=== EXTRACTED DATA ===

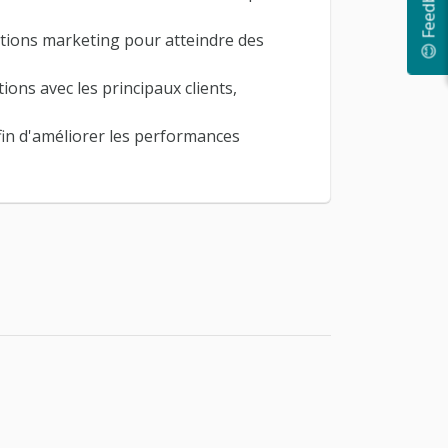
😊 Feedback
ations marketing pour atteindre des
ions avec les principaux clients,
fin d'améliorer les performances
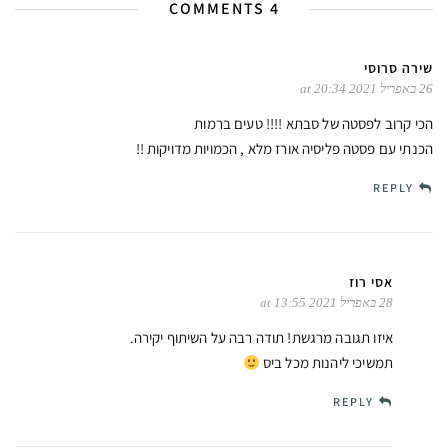
4 COMMENTS
שירה סרוסי
26 באפריל 2021 at 20:34
הכי קרוב לפסטה של סבתא !!!! טעים ברמות
הכנתי עם פסטה פליסיה אורז מלא , הכמויות מדויקות !!
REPLY
אסי רוז
28 באפריל 2021 at 13:55
איזו תגובה מרגשת! תודה רבה על השיתוף יקירה.
תמשיכי ליהנות מכל ביס
REPLY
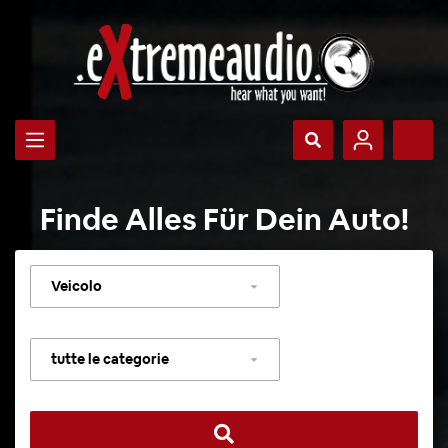
Finde Alles Für Dein Auto!
Selezionare
veicolo
Selezionare
categoria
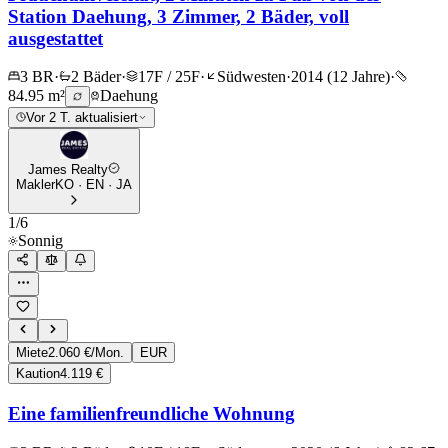
Station Daehung, 3 Zimmer, 2 Bäder, voll
ausgestattet
3 BR
·
2 Bäder
·
17F / 25F
·
Südwesten
·
2014 (12 Jahre)
·
84.95 m²
Daehung
Vor 2 T. aktualisiert
James Realty
Makler
KO · EN · JA
1
/
6
Sonnig
Miete
2.060 €/Mon.
EUR
Kaution
4.119 €
Eine familienfreundliche Wohnung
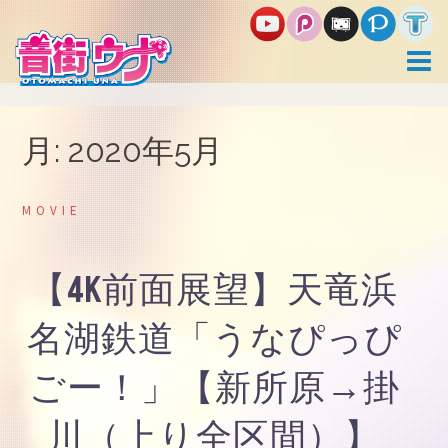
コ
ン
テ
ン
ツ
へ
ス
月:
2020年5月
キ
ッ
プ
MOVIE
【4K前面展望】天竜浜
名湖鉄道「うなぴっぴ
ごー！」【新所原→掛
川（上り全区間）】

===

## EXERCISE
Write out again every line of text in all the rows above without any change, and leave the pictures out.

## ANSWER SPACE
😊 Feedback
ations marketing pour atteindre des
ions avec les principaux clients,
fin d'améliorer les performances
4 COMMENTS
שירה סרוסי
26 באפריל 2021 at 20:34
הכי קרוב לפסטה של סבתא !!!! טעים ברמות
הכנתי עם פסטה פליסיה אורז מלא , הכמויות מדויקות !!
REPLY
אסי רוז
28 באפריל 2021 at 13:55
איזו תגובה מרגשת! תודה רבה על השיתוף יקירה.
תמשיכי ליהנות מכל ביס
REPLY
Finde Alles Für Dein Auto!
Selezionare
veicolo
Selezionare
categoria
Station Daehung, 3 Zimmer, 2 Bäder, voll
ausgestattet
3 BR
·
2 Bäder
·
17F / 25F
·
Südwesten
·
2014 (12 Jahre)
·
84.95 m²
Daehung
Vor 2 T. aktualisiert
James Realty
Makler
KO · EN · JA
1
/
6
Sonnig
Miete
2.060 €/Mon.
EUR
Kaution
4.119 €
Eine familienfreundliche Wohnung
コ
ン
テ
ン
ツ
へ
ス
月:
2020年5月
キ
ッ
プ
MOVIE
【4K前面展望】天竜浜
名湖鉄道「うなぴっぴ
ごー！」【新所原→掛
川（上り全区間）】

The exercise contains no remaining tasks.